The issue that I’m referring to relates to method 2 above. Let’s say that you have the Application code and configuration on the host’s file system, and you do not want to put it as part of the image so that you can make changes easily without requiring rebuilding of the image, deployment, etc.
If you run one container then there’s no problem, but if you want to run multiple containers for high availability, for example, then you can not mount the config directory anymore because the work directory in it can not be shared between multiple instances.
By allowing to separate “config” from “work” directories, we can mount the config directories from the host, but keep the ephemeral (e.g. work) directories inside the container.

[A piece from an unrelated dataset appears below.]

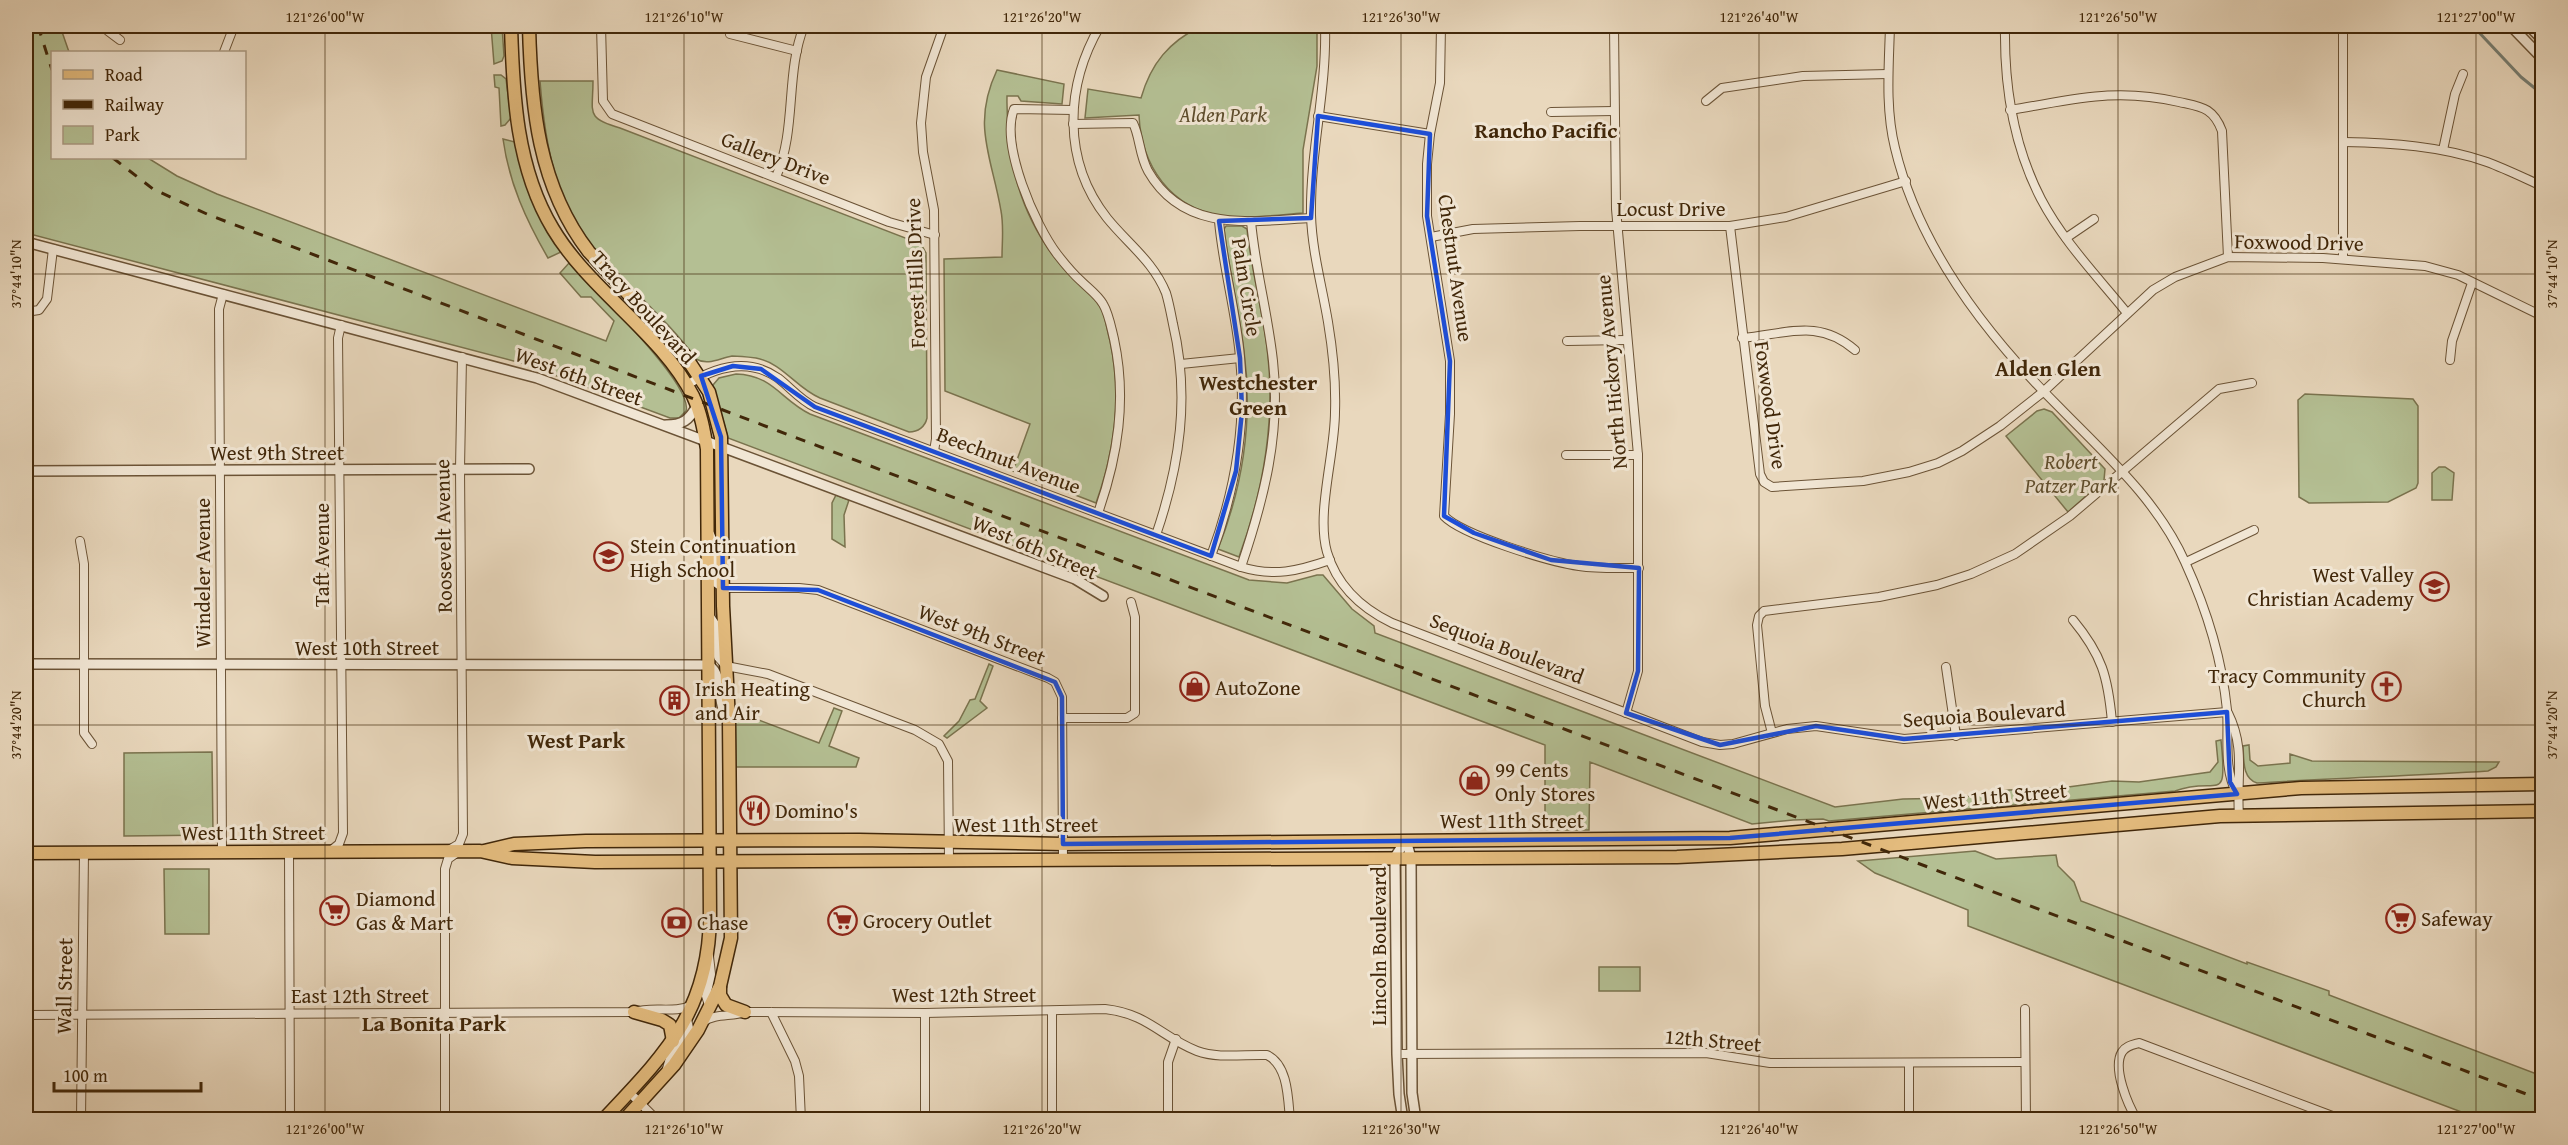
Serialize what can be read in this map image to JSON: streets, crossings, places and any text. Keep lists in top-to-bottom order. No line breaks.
{"streets":{"main road":["Tracy Boulevard","West 11th Street"],"street":["Gallery Drive","Locust Drive","Foxwood Drive","Chestnut Avenue","Forest Hills Drive","Palm Circle","North Hickory Avenue","West 6th Street","West 9th Street","Beechnut Avenue","Roosevelt Avenue","Taft Avenue","Windeler Avenue","West 10th Street","Sequoia Boulevard","Lincoln Boulevard","Wall Street","West 12th Street","East 12th Street","12th Street"]},"crossings":[["Gallery Drive","Forest Hills Drive"],["Locust Drive","Foxwood Drive"],["Locust Drive","Chestnut Avenue"],["Locust Drive","North Hickory Avenue"],["Chestnut Avenue","North Hickory Avenue"],["Forest Hills Drive","Beechnut Avenue"],["Palm Circle","Beechnut Avenue"],["Tracy Boulevard","West 6th Street"],["Tracy Boulevard","West 9th Street"],["Tracy Boulevard","Beechnut Avenue"],["Tracy Boulevard","West 10th Street"],["Tracy Boulevard","West 11th Street"],["Tracy Boulevard","East 12th Street"],["North Hickory Avenue","Sequoia Boulevard"],["West 6th Street","Roosevelt Avenue"],["West 6th Street","Taft Avenue"],["West 6th Street","Windeler Avenue"],["West 9th Street","Roosevelt Avenue"],["West 9th Street","Taft Avenue"],["West 9th Street","Windeler Avenue"],["West 9th Street","West 11th Street"],["Beechnut Avenue","Sequoia Boulevard"],["Roosevelt Avenue","West 10th Street"],["Roosevelt Avenue","West 11th Street"],["Roosevelt Avenue","East 12th Street"],["Taft Avenue","West 10th Street"],["Taft Avenue","West 11th Street"],["Windeler Avenue","West 10th Street"],["Windeler Avenue","West 11th Street"],["West 11th Street","Lincoln Boulevard"],["West 11th Street","Wall Street"],["Lincoln Boulevard","12th Street"],["Wall Street","East 12th Street"]],"districts":["Rancho Pacific","Alden Glen","Westchester Green","West Park","La Bonita Park"],"parks":["Alden Park","Robert Patzer Park"],"places":{"school or university":["Stein Continuation High School","West Valley Christian Academy"],"shop":["AutoZone","99 Cents Only Stores"],"church":["Tracy Community Church"],"building":["Irish Heating and Air"],"restaurant":["Domino's"],"supermarket":["Diamond Gas & Mart","Safeway","Grocery Outlet"],"bank":["Chase"]},"legend":["Road","Railway","Park"],"scale_bar":"100 m","coordinates":["121°26'00\"W","121°26'10\"W","121°26'20\"W","121°26'30\"W","121°26'40\"W","121°26'50\"W","121°27'00\"W","37°44'10\"N","37°44'20\"N"]}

While this is needed for development, I’d argue this is not a best practice or even common practice for deployments. Any container in a production scenario should not rely on a shared file resource on the host for configuration; with the possible exception of “secrets” management.
Why wouldn’t you bring in the config via the build process and environment variables?
Development is a primary reason to use method #2 above, but I’d also argue that for a small team it’s much faster to use it even beyond development. Maintaining a single copy of the Application and the config is easier and faster, and not every tiny tweak should warrant image building and the whole deployment process.
Sure, in a perfect world everyone will follow all of the “best practices”, but not every organization can, or is willing, to pay for the overhead that doing so incurs.
I still think that it’s a good idea to separate the config from the work directories, even when not using containers. It will make backing up your configuration much easier.
In theory… but in practice you have to build a container image – its the natural part of that development cycle. Deploying a change necessitates a new build and deploy. The beauty of Docker even for small teams is that this pipeline can be automated using standards based and inexpensive tooling.
Horses for courses…
But I do believe we should focus efforts on standardising lucee configuration to support a best practice deployment in containers; “what is that?”, is probably the first question we should be discussing.
I’d suggest that might involve:
configuration via environment variables (mostly in place)
easier extensions deployment via container build pipelines
zero downloads, “phone homes”, just checking the version of some jar, etc processes on start-up
security;
– disable all non essential services eg. disable admin
– generate admin passwords on startup (or other option for closing this vector)
– precompile app code base and not allow changes as part of build pipeline
log shipping options; eg. pushing to STDOUT, syslog, etc
centralised stores for persisting state between re-deployments;
– sessions (done, could always be better)
– scheduled tasks/jobs/mail (non-existent)
– event gateway queues (non-existent)
Yeah, this is the biggest annoyance in build processes. We use a warm up image that has to start so that all these things are pulled in as part of some of my client’s setups but that is less than ideal.